No, I choose to grapple with a 2-foot long tube of metal equipped with a lot of holes and a mouthpiece so badly designed it takes a week before a beginner can get a single note out of it, because of the amazing feelings I get from playing it.

There’s a delicious excitement, which starts in the pit of the stomach, and tingles down the spine. It’s usually momentary, and doesn’t happen that often, but it is just delightful. I call it ‘that feeling’ to myself, and I’m always hoping for it in any rehearsal. It’s most likely to hit me when I’m playing in an orchestra for a bar or two everything comes together and my puny effort becomes part of something much, much bigger. That’s making music.

Then there’s the adrenalin-boosting thrill where I actually feel my heart beating faster in a section where I’m waiting to put in a flutey ‘peep’, off the beat, one note repeated, getting louder and louder as the orchestra build up to some kind of orgasm underneath me – whoa, steady on, but it really does have that quality of growing excitement, being swept along and just having to do that peep, peep, peep in the right place, with more and more urgency…

Add to this the sense of disbelieving satisfaction that I can actually DO IT. On the odd occasions when a swift string of notes comes out at the right speed, in the right order, and with my fingers apparently acting independently from the rest of my body, just instinctively knowing what to do. If only I could apply that in other areas of life!

Another feeling to treasure is the sound a flute makes, the way it resonates right through my body, when all I did was put my lips together… There’s a deep, woody, richly vibrating tone that the flute can make in its lower register. It’s gorgeous. And amazingly, I can produce that sound.

Those are the feelings I get from the playing of the instrument, but along with those are the fun of mixing with other amateur musicians. The laughter – I have been doubled over and speechless with mirth because my duet pal and I were playing so magnificently, appallingly badly! And there’s also the shared endeavour, the sense that ‘we will get this right, if it kills us!’ Working together, trying to play a tricky passage, taking it over and over again until suddenly, Hey – we did it!

There’s a meditative benefit from flute-playing as well. On my own, when I’m a bit tired, or bored, or sad, I can take the flute out of its box and give it a polish, and tootle through some simple little tunes and magically remove myself from the here and now and give my brain a place to rest and concentrate which doesn’t allow for anxieties or sorrows.

Yes, all of that is why I play the flute. I don’t do it because it’s good for me, I do it because I love it, and even when it’s been so hard to master that I could have cried or snapped it in two across my knee, I still have never wanted to give up.



Create Some Space at 60+


Clear a bit of room, physical and mental, and see what flows in. After all, if you can’t take a bit of time out once you’ve hit 60, then when will you ever, this side of the grave?

Choose a day when you can be alone, plan nothing, and let the events of that day unfold.

I tried it on a showery Friday. At first, it was pleasant.

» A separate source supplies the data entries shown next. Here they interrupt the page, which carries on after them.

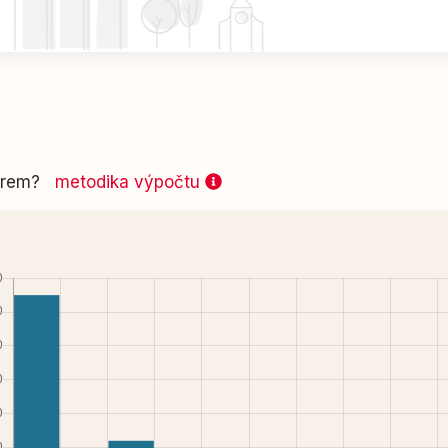
 firem?
metodika výpočtu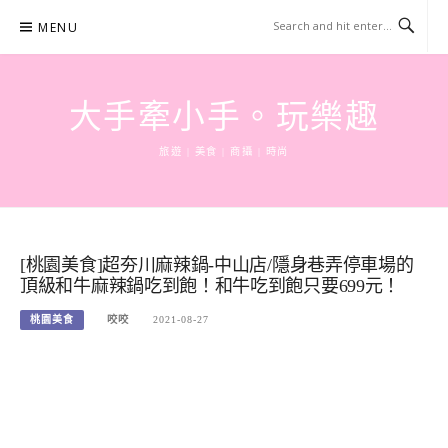
Skip
MENU
to
content
大手牽小手。玩樂趣
旅遊 | 美食 | 商攝 | 時尚
[桃園美食]超夯川麻辣鍋-中山店/隱身巷弄停車場的
頂級和牛麻辣鍋吃到飽！和牛吃到飽只要699元！
桃園美食
咬咬
2021-08-27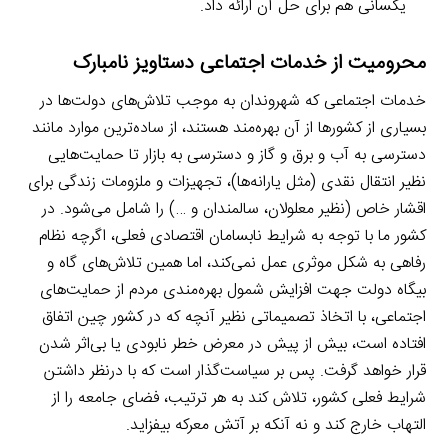
یکسانی هم برای حل آن ارائه داد.
محرومیت از خدمات اجتماعی دستاویز نامبارک
خدمات اجتماعی که شهروندان به موجب تلاش‌های دولت‌ها در
بسیاری از کشورها از آن بهره‌مند هستند، از ساده‌ترین موارد مانند
دسترسی به آب و برق و گاز و دسترسی به بازار تا حمایت‌هایی
نظیر انتقال نقدی (مثل یارانه‌ها)، تجهیزات و ملزومات زندگی برای
اقشار خاص (نظیر معلولان، سالمندان و …) را شامل می‌شود. در
کشور ما با توجه به شرایط نابسامان اقتصادی فعلی، اگرچه نظام
رفاهی به شکل موثری عمل نمی‌کند، اما همین تلاش‌های گاه و
بیگاه دولت جهت افزایش شمول بهره‌مندی مردم از حمایت‌های
اجتماعی، با اتخاذ تصمیماتی نظیر آنچه که در کشور چین اتفاق
افتاده است، بیش از پیش در معرض خطر نابودی یا بی‌اثر شدن
قرار خواهد گرفت. پس بر سیاست‌گذار است که با درنظر داشتن
شرایط فعلی کشور، تلاش کند به هر ترتیب، فضای جامعه را از
التهاب خارج کند و نه آنکه بر آتش معرکه بیفزاید.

Waking luxuriously, without any alarms. Turning off laptop and phone Take that! We’ll have no more from you for a while.

A gentle meditation. A slow breakfast of oats, coconut milk and fresh raspberries, savouring the mix of texture and flavour.

A walk around the garden in a light rain, something which I would never usually do, preferring to glance at the garden through a window rather than get up close.

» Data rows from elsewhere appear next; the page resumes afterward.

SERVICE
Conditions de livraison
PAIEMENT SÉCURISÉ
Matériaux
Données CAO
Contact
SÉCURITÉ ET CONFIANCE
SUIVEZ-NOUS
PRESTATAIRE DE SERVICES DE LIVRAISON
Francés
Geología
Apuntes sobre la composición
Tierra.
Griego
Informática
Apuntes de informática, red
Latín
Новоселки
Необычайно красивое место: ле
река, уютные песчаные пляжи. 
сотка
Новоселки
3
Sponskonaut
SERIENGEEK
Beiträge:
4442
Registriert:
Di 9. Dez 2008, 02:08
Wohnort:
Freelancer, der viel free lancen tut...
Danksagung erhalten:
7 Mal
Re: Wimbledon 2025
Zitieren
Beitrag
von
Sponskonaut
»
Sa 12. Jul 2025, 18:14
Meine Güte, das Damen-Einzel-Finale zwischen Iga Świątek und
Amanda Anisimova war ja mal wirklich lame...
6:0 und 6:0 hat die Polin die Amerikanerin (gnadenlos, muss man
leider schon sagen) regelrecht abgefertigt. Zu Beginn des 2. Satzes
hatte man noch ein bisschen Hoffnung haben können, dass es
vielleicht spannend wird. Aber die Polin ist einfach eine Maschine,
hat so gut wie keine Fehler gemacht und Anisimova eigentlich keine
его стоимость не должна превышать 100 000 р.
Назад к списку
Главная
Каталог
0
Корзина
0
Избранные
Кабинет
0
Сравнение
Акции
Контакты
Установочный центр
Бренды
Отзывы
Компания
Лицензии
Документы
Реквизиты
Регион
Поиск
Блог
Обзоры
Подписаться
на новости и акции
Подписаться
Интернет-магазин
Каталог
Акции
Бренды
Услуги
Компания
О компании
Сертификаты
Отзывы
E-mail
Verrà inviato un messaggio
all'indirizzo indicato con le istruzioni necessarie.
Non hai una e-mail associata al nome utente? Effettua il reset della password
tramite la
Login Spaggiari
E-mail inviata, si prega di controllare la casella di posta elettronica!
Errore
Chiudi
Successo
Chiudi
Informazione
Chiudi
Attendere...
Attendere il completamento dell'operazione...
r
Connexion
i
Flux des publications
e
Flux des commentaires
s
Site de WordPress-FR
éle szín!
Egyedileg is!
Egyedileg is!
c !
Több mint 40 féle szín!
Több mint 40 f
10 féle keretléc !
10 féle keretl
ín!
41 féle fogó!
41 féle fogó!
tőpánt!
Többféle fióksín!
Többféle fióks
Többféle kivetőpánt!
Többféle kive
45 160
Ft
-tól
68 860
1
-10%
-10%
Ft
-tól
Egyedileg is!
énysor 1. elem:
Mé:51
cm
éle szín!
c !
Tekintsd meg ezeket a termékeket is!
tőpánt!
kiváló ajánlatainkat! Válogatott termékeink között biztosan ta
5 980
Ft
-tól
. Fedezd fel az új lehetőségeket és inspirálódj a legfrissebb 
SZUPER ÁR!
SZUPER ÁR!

Looking back, this was the highlight. Seeing the plants up close, touching cool leaves, soft petals, catching wafts of sweetness from the rambling roses, seeing the glisten of raindrops on leaves and watching tiny insects scurrying about their business.

Without expecting it I dropped into the zone, only noticing where I’d been as I stepped back into the house. What a restful and restorative place the zone is, and available right there, any time. That was worth learning.

And so the morning continued. Picking and arranging a few flowers. Communing with the cat. Quietly tidying and cleaning the bedroom. Experiencing the zen of polishing. At this rate I could become a domestic goddess without even trying.

But then, like water seeping out from beneath a leaking washing machine, desire started to creep into awareness. I’d just like to send my daughter a photo of the polished wood…ring that friend I’m thinking about…go to John Lewis and look for some shoes to wear to a wedding…

As the weather brightened, so did the mood, from inward-looking and contemplative to ‘ooh, let’s go out!’ At 2pm I declared the spacious day done and went out, though the phone stayed off until evening.

The feelings, though – they’ve lingered. The sense of having infinite time, the stepping away from the ‘to-do’s’ into the ‘to be’s’, those were refreshing and brought a sense of possibility and calm. And oddly, since taking that time out, I seem to have found a bit more time, to work on projects that were stuck.

Try it. Even for an hour. Simply sit, or walk. Breathe. Notice. See what happens. Let us know!